We are now living in a very diversified culture and society. It is natural to find people who are speaking at least two languages. These people are bilingual. But there are some bilingual parents or even those who are not, that are afraid that they’re teaching their children two languages would make them confused. Is learning two languages beneficial for our kids?
Most of the times, these children who have learned two languages find it as a necessity in their environment and community (Houwer, 1999). There are some cases that children would grow up in communities where most of the people who speak in two languages on their everyday tasks. This would have an impact on how children would learn and, later on, speak these languages.
Not all parents are happy with their children learning to speak two languages. There are speech therapists who believe that learning two languages could actually cause language delays. They would say that children would end up confused. In some cases, they would even suggest that parents make way for the dominant or major language, and drop speaking secondary languages. They believed that learning the main language of the environment will be better if there are no other languages to compete with.
On the contrary, these claims by speech therapists still remain to be unproved and without any supporting scientific evidence. There are many children who have grown up in bilingual, even multilingual, family and community, and they did not develop any language disorders or delays.
Some linguists and child development experts would even recommend children to be taught with foreign language between birth and age 7. There are studies showing that children can say about 50 words, whether they are monolingual or bilingual, by the time they reach 18 months. Apparently, according to Italian researches, a baby or child that learns how to speak two languages could actually make the brain more flexible. Experts also discovered that the ability of children to acquire language easily would decline when they reach puberty.
If you are a parent who wants to have a bilingual child, then there are some things that you can do:
• You can make your children exposed as much as possible to the language you would like them to hear. But make sure that it gives them time to hear both languages. You could start reading them books. Tapes and CDs will also help with language learning. Children can be very enthusiastic with music, so try singing too.
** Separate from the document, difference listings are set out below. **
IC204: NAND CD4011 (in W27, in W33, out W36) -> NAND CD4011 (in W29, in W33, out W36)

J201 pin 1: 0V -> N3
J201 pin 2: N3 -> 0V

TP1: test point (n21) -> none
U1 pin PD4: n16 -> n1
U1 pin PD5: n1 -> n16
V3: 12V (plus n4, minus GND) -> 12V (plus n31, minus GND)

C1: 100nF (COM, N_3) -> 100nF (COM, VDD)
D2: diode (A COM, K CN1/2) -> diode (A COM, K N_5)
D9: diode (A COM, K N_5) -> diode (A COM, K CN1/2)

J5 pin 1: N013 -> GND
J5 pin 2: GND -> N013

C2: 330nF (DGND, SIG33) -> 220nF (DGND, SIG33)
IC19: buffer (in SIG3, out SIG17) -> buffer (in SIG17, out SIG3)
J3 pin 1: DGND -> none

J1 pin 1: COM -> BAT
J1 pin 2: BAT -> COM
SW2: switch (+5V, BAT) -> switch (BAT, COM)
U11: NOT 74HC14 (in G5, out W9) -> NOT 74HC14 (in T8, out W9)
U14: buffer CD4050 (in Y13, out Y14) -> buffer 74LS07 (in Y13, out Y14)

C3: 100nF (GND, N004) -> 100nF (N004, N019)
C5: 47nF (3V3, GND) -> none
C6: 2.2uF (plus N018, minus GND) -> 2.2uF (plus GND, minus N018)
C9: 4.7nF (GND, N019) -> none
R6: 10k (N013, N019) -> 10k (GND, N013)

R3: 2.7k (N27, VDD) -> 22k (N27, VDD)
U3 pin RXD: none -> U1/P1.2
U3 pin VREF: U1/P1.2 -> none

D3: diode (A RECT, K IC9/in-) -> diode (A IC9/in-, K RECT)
Watching television, videos and DVDs are also great ways to introduce them to the language. Some parents would even enrol or encourage their children to be a part of language program like language holidays.
• Remember that languages are closely linked to emotions and identity. There are some children who develop a sort of trauma whenever their parents would stop responding to them just because they use a different language. So be conscious when talking to your children, too. Do not use language exclusively with just one child. The others may feel excluded and later on develop problems with their behaviour.
• Sometimes parents can be too strict when teaching their children to learn other languages. Do not punish, humiliate and rebuke your children just for using a different language when talking to you or to other people. If you feel that your kid is not catching up with the speech milestones a child should meet, then do not hesitate to consult professionals. Sometimes it could be a hearing-related issue.